If you drive a gasoline-powered BMW, GM, Fiat Chrysler, Ford, Honda, Toyota, Volkswagen, Mercedes-Benz, or Audi, among others, your automobile’s manufacturer recommends that you use Top Tier gasoline. The problem is, most consumers don’t know what Top Tier gas is, nor do they care. Gas is gas, right? Wrong.
Top Tier is a trademarked name that refers to gasolines that meet specific detergent additive specifications that go above and beyond what’s required by the EPA. But why would gasoline makers want to do more than what’s required by law?
In the late 1980s, as more and more auto manufacturers began to move to fuel injection systems, these manufacturers noticed that fuel injectors were becoming clogged faster than anyone expected. They traced the problem to a lack of sufficient detergent additives in most gasolines. Finally, with a little nudging from these manufacturers, the EPA introduced minimum additive standards in 1995.
The problem was that while the EPA standards addressed emission concerns, they didn’t take engine longevity into account. The result was that EPA-compliant gasoline continued to cause clogged fuel injectors and contaminated combustion chambers, leading to higher emissions and lower fuel economy, not to mention expensive repairs.
Rather than wait for the government to fix the problem, automobile manufacturers banded together to create their own standard for detergent additives. In 2004, the standard was finalized and thus was born Top Tier gas.
But Top Tier gasoline sounds more expensive, doesn’t it? The truth is, Top Tier gas is more expensive – but only by an average of 3 cents per gallon. And you get plenty of benefit for those extra 3 cents.
In one study, AAA set out to see just how much of a difference Top Tier gas makes. Simulating 4,000 miles in the lab for both Top Tier and non-Top Tier gas, they discovered than non-Top Tier gas left an average of 660 milligrams of deposits on each intake, while Top Tier gas left an average of only 34 milligrams. That a 95 percent decrease in deposits, which can translate to substantial savings in repair bills.

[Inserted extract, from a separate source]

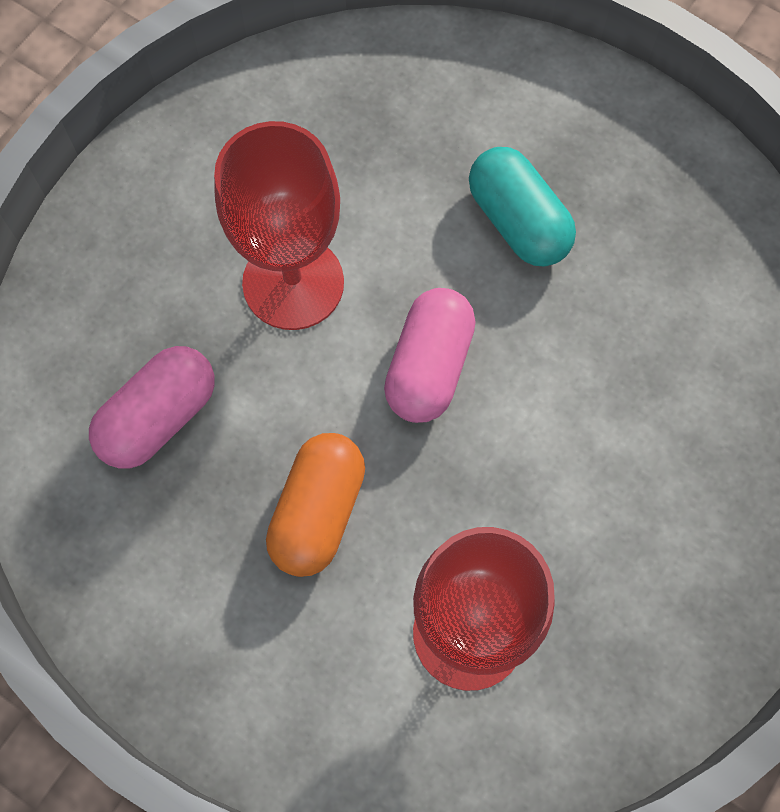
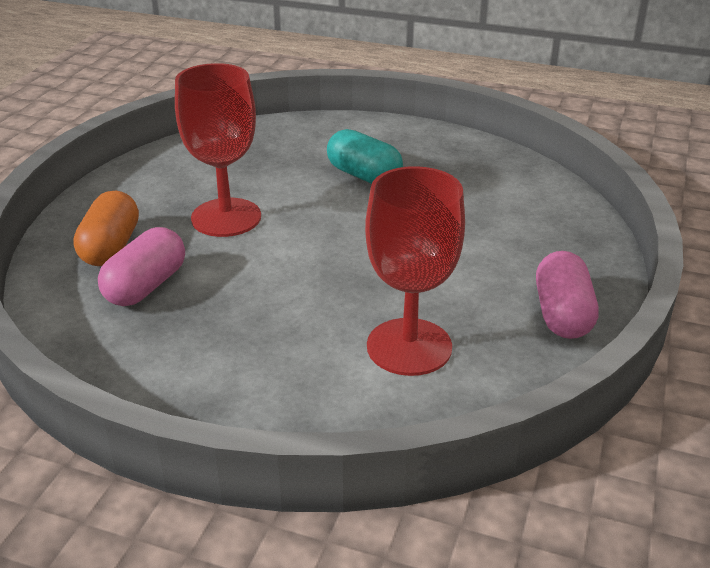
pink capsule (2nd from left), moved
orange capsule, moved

Just as important, the same study showed that it’s never too late to start using Top Tier gas. After running a “dirty” engine only 1,000 miles on Top Tier gas, researchers discovered that the Top Tier gas had cleared out a significant amount of residue.
Maybe you’re wondering whether Top Tier gas is hard to find. It’s not. Most major brands meet Top Tier standards. These include 76, ARCO, Chevron, Exxon, Mobil, Phillips 66, Shell and Texaco. However, there are also many lesser-known brands that meet Top Tier standards, including Break Time, Costco, Fast Fuel, Holiday, Kwik Star, QuikTrip, Ranger Stallion and Valero.
If you’re wondering whether your favorite gas station meets Top Tier standards, just Google a list of Top Tier gasolines. You might be pleasantly surprised. And if your favorite station doesn’t cut it, it’s probably time to find another station. Your car’s engine will love you, and your auto repair fund will love you, too.